I recenti casi di cronaca hanno fatto sì che si parli, ancora una volta, di West Nile Virus – o febbre del Nilo – ovvero una pericolosa malattia causata da un virus della famiglia dei Flaviviridae, scoperto nel lontano 1937 in Uganda, proprio nel distretto West Nile (da qui il nome).
Il virus è solitamente presente in Africa, Asia occidentale, Europa, Australia e America. In realtà, negli ultimi anni e proprio in questi giorni, è ricomparso anche in Italia, nel ferrarese, in Veneto e in Friuli, dove ha, purtroppo, causato una vittima (12 persone colpite e un decesso a Cento).
Ma come si trasmette il West Nile Virus?
Portatori del virus e, dunque, responsabili della sua trasmissione, sono gli uccelli selvatici e le tanto odiate zanzare che, pungendo l’uomo, fungono da mezzo di passaggio.
Si può, comunque, star tranquilli: la febbre West Nile non si trasmette da persona a persona tramite il contatto. Attenzione, invece, a cani, gatti, conigli e altri animali domestici, che possono ammalarsi, esattamente come l’uomo.
Il periodo di incubazione e i primi sintomi della febbre del Nilo
Dopo che la zanzara infetta trasmette il virus, c’è un periodo di incubazione da considerare. Questo periodo può variare e oscillare fra 2 e 14 giorni e, in alcuni casi, può protrarsi anche per 21 giorni.
La maggior parte dei pazienti non manifesta sintomi.
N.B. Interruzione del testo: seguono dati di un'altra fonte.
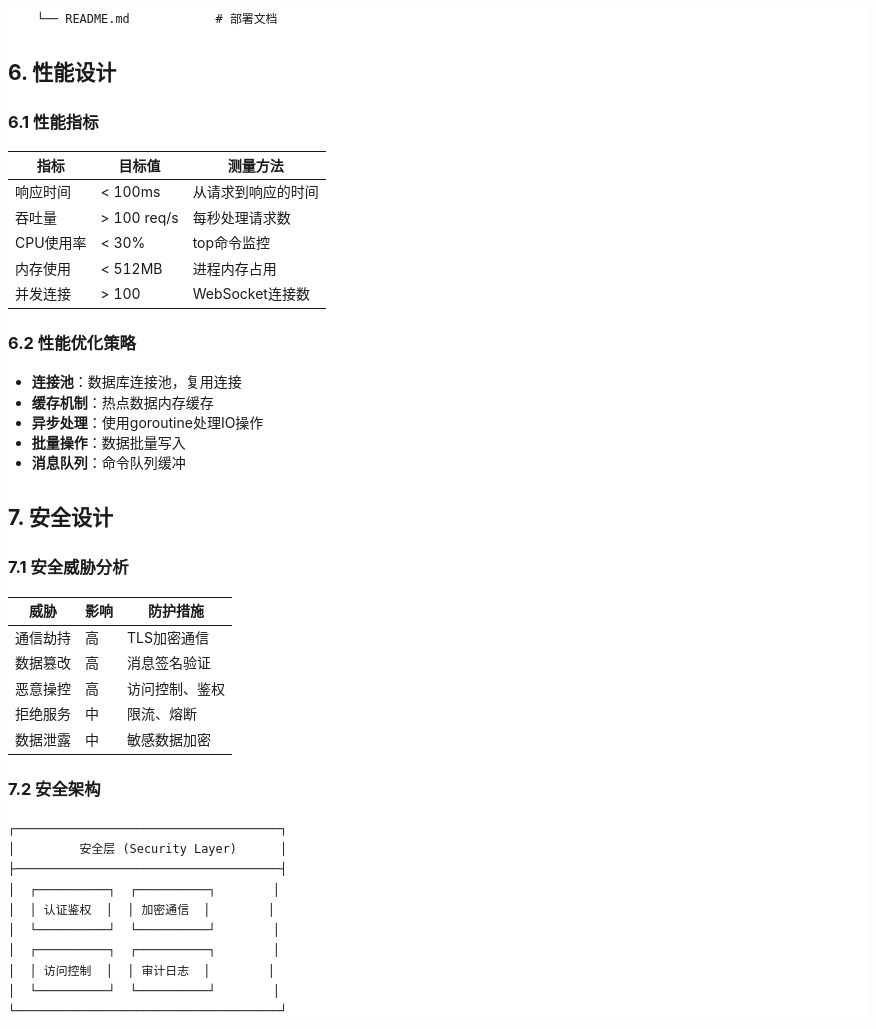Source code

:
 ```
    └── README.md            # 部署文档
```

## 6. 性能设计

### 6.1 性能指标
| 指标 | 目标值 | 测量方法 |
|------|--------|----------|
| 响应时间 | < 100ms | 从请求到响应的时间 |
| 吞吐量 | > 100 req/s | 每秒处理请求数 |
| CPU使用率 | < 30% | top命令监控 |
| 内存使用 | < 512MB | 进程内存占用 |
| 并发连接 | > 100 | WebSocket连接数 |

### 6.2 性能优化策略
- **连接池**：数据库连接池，复用连接
- **缓存机制**：热点数据内存缓存
- **异步处理**：使用goroutine处理IO操作
- **批量操作**：数据批量写入
- **消息队列**：命令队列缓冲

## 7. 安全设计

### 7.1 安全威胁分析
| 威胁 | 影响 | 防护措施 |
|------|------|----------|
| 通信劫持 | 高 | TLS加密通信 |
| 数据篡改 | 高 | 消息签名验证 |
| 恶意操控 | 高 | 访问控制、鉴权 |
| 拒绝服务 | 中 | 限流、熔断 |
| 数据泄露 | 中 | 敏感数据加密 |

### 7.2 安全架构
```
┌─────────────────────────────────────┐
│         安全层 (Security Layer)      │
├─────────────────────────────────────┤
│  ┌──────────┐  ┌──────────┐        │
│  │ 认证鉴权  │  │ 加密通信  │        │
│  └──────────┘  └──────────┘        │
│  ┌──────────┐  ┌──────────┐        │
│  │ 访问控制  │  │ 审计日志  │        │
│  └──────────┘  └──────────┘        │
└─────────────────────────────────────┘
```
Solo il 20% dei contagiati, avverte:
- Febbre e occhi rossi
- Mal di testa e dolori muscolari
- Nausea e vomito
- Linfonodi ingrossati
- Dermatite
I sintomi decisamente più gravi, invece, si presentano in pochissimi soggetti: parliamo di 1 persona su 150. Questi comprendono:
- Febbre molto alta e convulsioni
- Forti mal di testa
- Debolezza muscolare e tremori
- Paralisi e coma
Nei casi più gravi (1 su mille) il virus può provocare encefalite letale.
Come si diagnostica la febbre West Nile?
La diagnosi si effettua attraverso test di laboratorio (Elisa o Immunofluorescenza) – analizzando anche il fluido cerebrospinale, per la valutazione della presenza di anticorpi del tipo IgM (che possono resistere nell’organismo anche per un anno).
Il consiglio è di ripetere più volte il test, per escludere definitivamente la malattia.
La malattia si può prevenire?
In primis, c’è da dire che non esiste ancora un vaccino per la febbre West Nile, sebbene ci siano degli studi in atto. In Italia, dal 2008, è stato programmato un piano di sorveglianza – da giugno a ottobre – per analizzare campioni di zanzare e animali selvatici. Dopo i primi casi in Ungheria, nel 2004, pare infatti che abbia raggiunto l’Italia (circa 10 anni dopo) e in particolare, attraverso il Po, Lombardia, Veneto e Piemonte.
Come fare, dunque, a prevenire il virus? Limitando il più possibile l’esposizione alle punture di zanzare.
Quindi, è bene:
- usare repellenti, pantaloni lunghi e camicie a maniche lunghe, soprattutto all’alba e al tramonto in luogo all’aperto;
- mettere delle zanzariere alle finestre;
- svuotare l’acqua stagnante nei vasi di fiori;
- cambiare spesso l’acqua nelle ciotole per gli animali.
E se si prendesse il West Nile Virus, come si cura?
Purtroppo, ad oggi, non c’è una cura specifica per la febbre West Nile. Quasi sempre, i sintomi spariscono senza farmaci dopo qualche giorno o settimana. Se dovessero invece peggiorare, è bene recarsi in ospedale, per la somministrazione di flebo e respirazione assistita.
La sospensione delle donazioni nel sangue
Proprio per evitare la diffusione della malattia, di queste ore è la notizia che il Centro Nazionale sangue ha disposto “uno screening sulle trasfusioni e donazioni di sangue fatte da persone residenti, o che abbiano pernottato anche una sola notte, nelle zone nelle quali il contagio è in atto, tra le quali, il Veneto. Laddove non fosse possibile procedere allo screening, l’alternativa è la sospensione per 28 giorni delle donazioni“.